Le chalet

unecagoleaparis

[Le principe: Prendre un extrait de livre pas encore lu, au hasard, se donner un temps imparti, et écrire une suite, sans consigne de longueur.] 

"Le matin, pendant plusieurs heures, le chalet était plongé dans l'ombre à cause de l'épaisse forêt au sud."

 

Les nuits ne duraient plus 8 heures, mais 12. L'obscurité rendait la petite pièce encore plus froide. En pivotant la tête jusque par dessus mon épaule, je parvenais à voir les premiers rayons illuminer le lac. Dans quelques centaines de mètres, le soleil viendrait balayer la fenêtre dans mon dos. Je pourrai enfin détendre mes doigts, reprendre mon souffle.

Pour l'heure, mes tremblements limitent le gonflement de ma poitrine. Mes genoux anguleux me font mal. Encore. Repliés contre mon ventre, je voudrais les détendre. Allonger mes jambes, tirer sur mes cuisses, écarter mes orteils, et sentir le sang qui inonde les muscles de mes mollets. Mais je ne peux me passer de ce léger espace de chaleur. 

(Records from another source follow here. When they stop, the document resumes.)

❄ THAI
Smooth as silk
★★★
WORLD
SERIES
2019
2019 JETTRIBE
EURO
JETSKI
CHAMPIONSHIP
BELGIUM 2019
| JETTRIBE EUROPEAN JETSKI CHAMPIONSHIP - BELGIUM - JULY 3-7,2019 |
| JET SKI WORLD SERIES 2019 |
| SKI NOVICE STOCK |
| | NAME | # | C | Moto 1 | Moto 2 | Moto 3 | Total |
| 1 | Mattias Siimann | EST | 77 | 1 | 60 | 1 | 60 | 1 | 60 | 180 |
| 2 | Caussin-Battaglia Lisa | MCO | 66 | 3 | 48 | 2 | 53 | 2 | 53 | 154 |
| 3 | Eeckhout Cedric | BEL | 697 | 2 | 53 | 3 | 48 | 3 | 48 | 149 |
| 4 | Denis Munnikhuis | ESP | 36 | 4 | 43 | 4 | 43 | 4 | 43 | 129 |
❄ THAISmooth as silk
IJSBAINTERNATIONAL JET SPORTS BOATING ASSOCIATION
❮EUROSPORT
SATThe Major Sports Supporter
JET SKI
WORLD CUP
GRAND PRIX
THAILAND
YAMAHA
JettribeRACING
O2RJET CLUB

Le silence est toujours intact. Aucun bruit de vent dans les feuilles, d'oiseau qui décolle. Aucune voix bien sûr. Cette absence du moindre son me pousse à l'immobilisme le plus total. J'en viens à craindre un cri perçant et soudain, qui surgirait, du fond de la forêt, que j'entrevois en face, de derrière ma nuque, de l'autre côté de la mince fenêtre. Des profondeurs de mes cauchemars, qui me réveillent dans un sursaut, chaque fois que je ne peux résister à l'endormissement. J'hésite à me racler la gorge, à cligner des yeux, presque. Si je perdais mon attention, ne serait-ce qu'une seconde? Si le son de ma déglutition couvrait le bruit d'un pas?

J'attrape le vieux feutre vert, toujours là. Je me demande pourquoi sa présence me surprend. Qui aurait eu la perversité de me l'enlever? Sans me tourner pour le regarder, je visualise mon poignet droit. Creusé par la corde filandreuse qui le retient. J'éloigne rapidement ce débat intérieur sur la perversité de l'être humain. Méthodiquement, je coince entre mes dents le bouchon glacé. Tire d'un coup sec. Surprise moi-même d'en avoir la force. La mine fraiche s'écrase dans un sifflet sur le bois blanc de la fenêtre. Et dessine un bâton que mes yeux dévisagent. Le quatrième.